Il Piemonte vuole standardizzare il Salame Cotto: nasce il progetto Spago
AgenForm coordina una rete di aziende, università e laboratori per definire le prime Linee Guida del Salame Cotto Piemonte. Il progetto, finanziato dal Psr 2023-2027, punta su qualità, sicurezza alimentare e riduzione dei conservanti.
C’è un salume che racconta il Piemonte meglio di molti altri, eppure è rimasto finora senza regole scritte. Il Salame Cotto Piemonte, legato per tradizione al Cuneese, all’Astigiano e all’Alessandrino, potrebbe presto avere le sue prime Linee Guida ufficiali. A promuoverne la redazione è AgenForm – Agenzia dei Servizi Formativi della Provincia di Cuneo –, che coordina il progetto SPAGO, finanziato nell’ambito del Complemento di Sviluppo Rurale della Regione Piemonte 2023-2027 (intervento SRG01, Sostegno ai Gruppi Operativi PEI-AGRI).
Il nome è un acronimo, ma è anche una promessa: costruire un filo comune tra imprese della filiera suinicola, enti di ricerca e laboratori per migliorare qualità, sicurezza alimentare, sostenibilità e riconoscibilità di un prodotto che, pur radicato nel territorio, sconta ancora l’assenza di un metodo produttivo condiviso e certificato.
Il punto di partenza è una contraddizione strutturale: il Piemonte figura tra le principali regioni italiane per numero di suini allevati, eppure una quota rilevante della macellazione e della trasformazione avviene fuori regione, con conseguente perdita di valore economico. Rafforzare la trasformazione locale significa, per i promotori del progetto, sostenere occupazione, imprese e identità produttiva.

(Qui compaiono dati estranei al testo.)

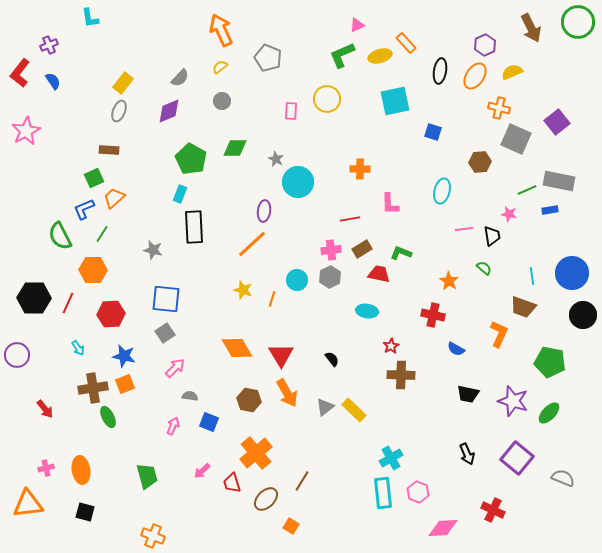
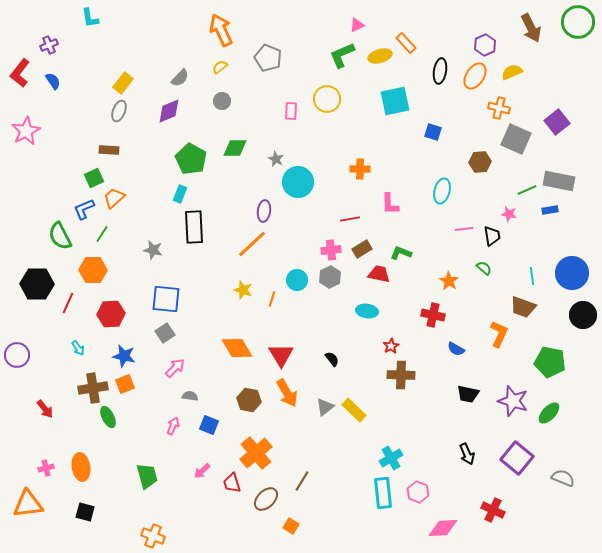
black hexagon at (34, 298): moved 3 px right, 14 px up
blue square at (209, 422): moved 3 px down
orange ellipse at (81, 470): moved 3 px up
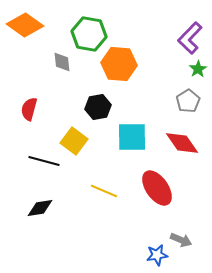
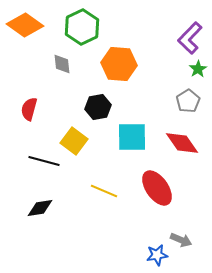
green hexagon: moved 7 px left, 7 px up; rotated 24 degrees clockwise
gray diamond: moved 2 px down
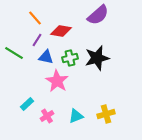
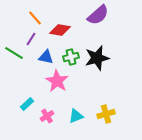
red diamond: moved 1 px left, 1 px up
purple line: moved 6 px left, 1 px up
green cross: moved 1 px right, 1 px up
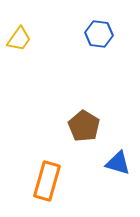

Il cuore di SPAGO sarà la stesura delle Linee Guida attraverso analisi chimico-fisiche, valutazioni sensoriali, studi sulla conservazione (shelf-life) e approfondimenti sulle tecniche di produzione e confezionamento. Non si parte da zero: il progetto evolve da Salumi Liberi, precedente ricerca di AgenForm che aveva già sviluppato una salamoia a ridotto contenuto di nitriti. SPAGO intende approfondire quella strada, cercando soluzioni che concilino sicurezza alimentare, qualità e riduzione dei conservanti.
«L’obiettivo finale è costruire strumenti concreti a disposizione delle imprese piemontesi, favorendo una crescita condivisa della qualità e della riconoscibilità del Salame Cotto Piemonte», si legge nei documenti del progetto, che prevede anche attività formative, video tutorial, percorsi di aggiornamento e strumenti di autovalutazione per gli operatori della filiera.
Il partenariato riunisce competenze complementari: AgenForm capofila, il Dipartimento di Scienze Agrarie, Forestali e Alimentari dell’Università di Torino (DISAFA) per il contributo scientifico, il Laboratorio Chimico della Camera di Commercio di Torino per le analisi e la normativa, e cinque aziende partner – Agrisalumeria Luiset, Azienda agricola Scaglia, Brizio, Quadro Carni e Salumi e Raspini – che mettono a disposizione esperienza e capacità di sperimentazione.
Gli aggiornamenti del progetto sono raccolti sul sito dedicato spago.agenform.it.